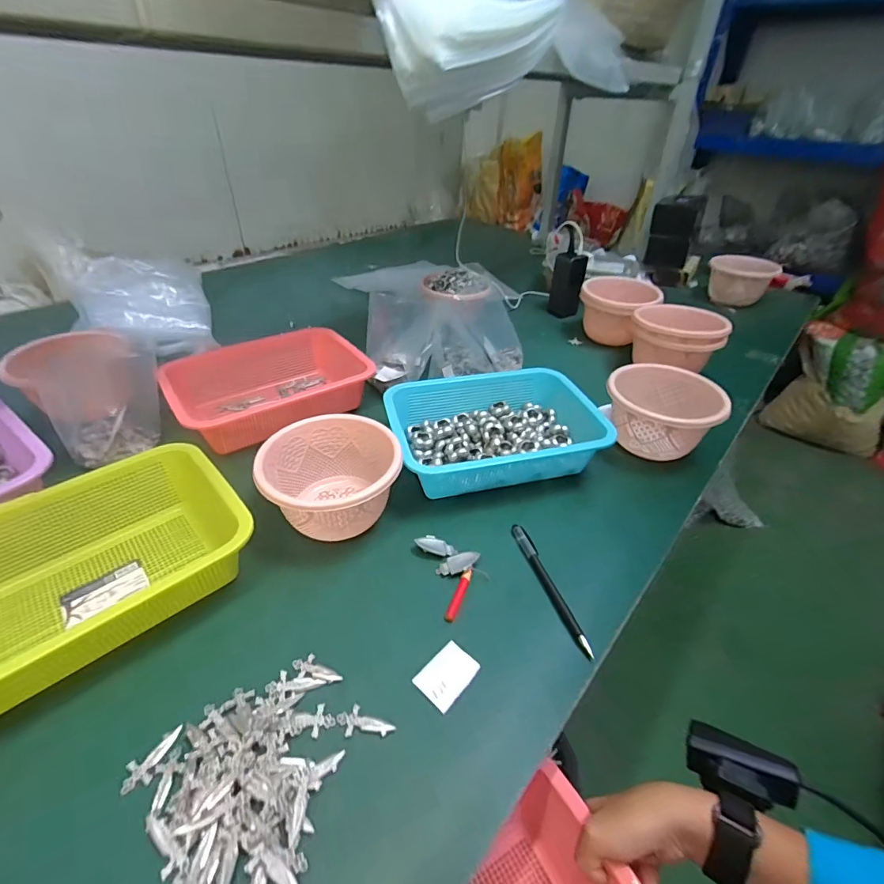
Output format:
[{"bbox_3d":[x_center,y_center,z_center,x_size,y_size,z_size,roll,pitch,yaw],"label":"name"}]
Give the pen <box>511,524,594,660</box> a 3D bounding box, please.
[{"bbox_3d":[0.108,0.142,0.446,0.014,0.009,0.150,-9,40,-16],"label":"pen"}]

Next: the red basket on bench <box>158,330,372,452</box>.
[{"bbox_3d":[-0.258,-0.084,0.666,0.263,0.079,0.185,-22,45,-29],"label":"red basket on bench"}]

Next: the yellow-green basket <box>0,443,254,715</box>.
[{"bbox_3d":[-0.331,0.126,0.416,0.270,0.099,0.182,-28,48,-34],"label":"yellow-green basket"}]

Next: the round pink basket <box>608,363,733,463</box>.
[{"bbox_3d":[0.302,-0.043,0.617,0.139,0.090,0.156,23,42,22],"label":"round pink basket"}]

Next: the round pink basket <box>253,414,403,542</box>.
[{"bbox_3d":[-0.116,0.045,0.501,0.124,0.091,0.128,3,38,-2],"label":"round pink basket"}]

...

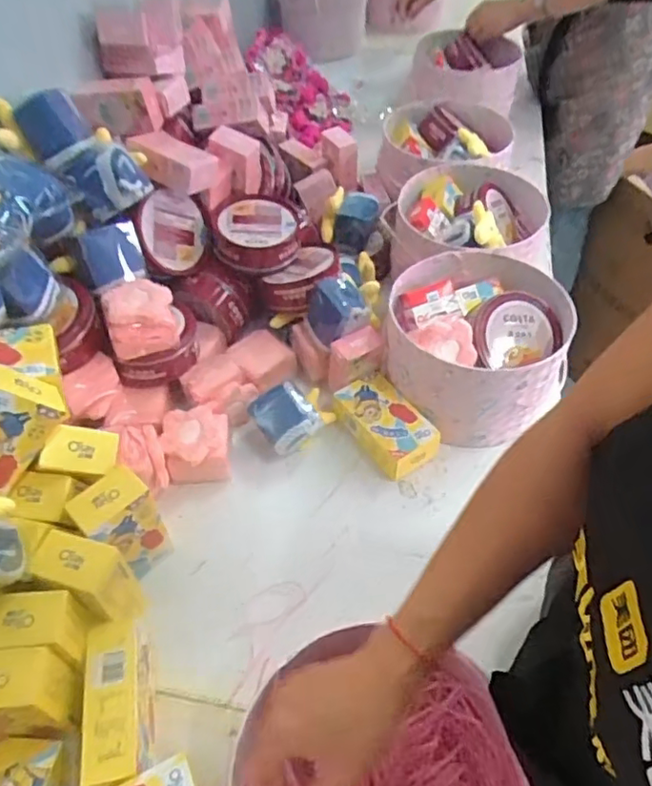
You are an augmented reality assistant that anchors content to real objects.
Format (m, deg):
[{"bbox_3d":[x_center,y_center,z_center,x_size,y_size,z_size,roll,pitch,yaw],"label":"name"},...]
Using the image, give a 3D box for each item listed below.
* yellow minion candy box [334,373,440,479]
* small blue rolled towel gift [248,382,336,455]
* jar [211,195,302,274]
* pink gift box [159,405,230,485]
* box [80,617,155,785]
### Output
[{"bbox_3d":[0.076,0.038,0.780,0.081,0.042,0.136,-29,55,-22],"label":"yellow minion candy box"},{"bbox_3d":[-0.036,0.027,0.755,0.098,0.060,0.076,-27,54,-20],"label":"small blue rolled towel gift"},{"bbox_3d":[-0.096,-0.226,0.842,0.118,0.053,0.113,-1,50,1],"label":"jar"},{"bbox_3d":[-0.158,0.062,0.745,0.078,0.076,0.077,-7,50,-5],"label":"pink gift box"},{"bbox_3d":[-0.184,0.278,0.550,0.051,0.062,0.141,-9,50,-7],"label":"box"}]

What needs to be done:
Give the number of lines in the entries that contain "name", and add nothing.

Solution for this problem:
2